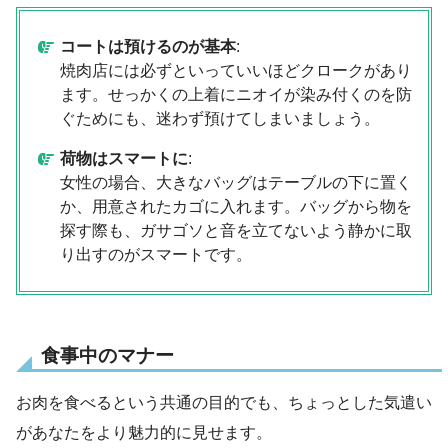
コートは預けるのが基本
:
焼肉店には必ずといっていいほどクロークがあり
ます。せっかくの上着にニオイが染み付くのを防
ぐためにも、迷わず預けてしまいましょう。
荷物はスマートに
:
女性の場合、大きなバッグはテーブルの下に置く
か、用意されたカゴに入れます。バッグから物を
探す際も、ガサゴソと音を立てないよう静かに取
り出すのがスマートです。
食事中のマナー
お肉を食べるという共通の目的でも、ちょっとした気遣い
があなたをより魅力的に見せます。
┄┄┄┄┄┄┄┄┄┄┄┄┄┄┄┄┄┄┄┄
(Assignment): Exactly and only the lines from the one containing "ぐためにも、迷わず預けてしまいましょう。" to the end of the entries above are to be written out.

(Solution for this exercise):
ぐためにも、迷わず預けてしまいましょう。
荷物はスマートに
:
女性の場合、大きなバッグはテーブルの下に置く
か、用意されたカゴに入れます。バッグから物を
探す際も、ガサゴソと音を立てないよう静かに取
り出すのがスマートです。
食事中のマナー
お肉を食べるという共通の目的でも、ちょっとした気遣い
があなたをより魅力的に見せます。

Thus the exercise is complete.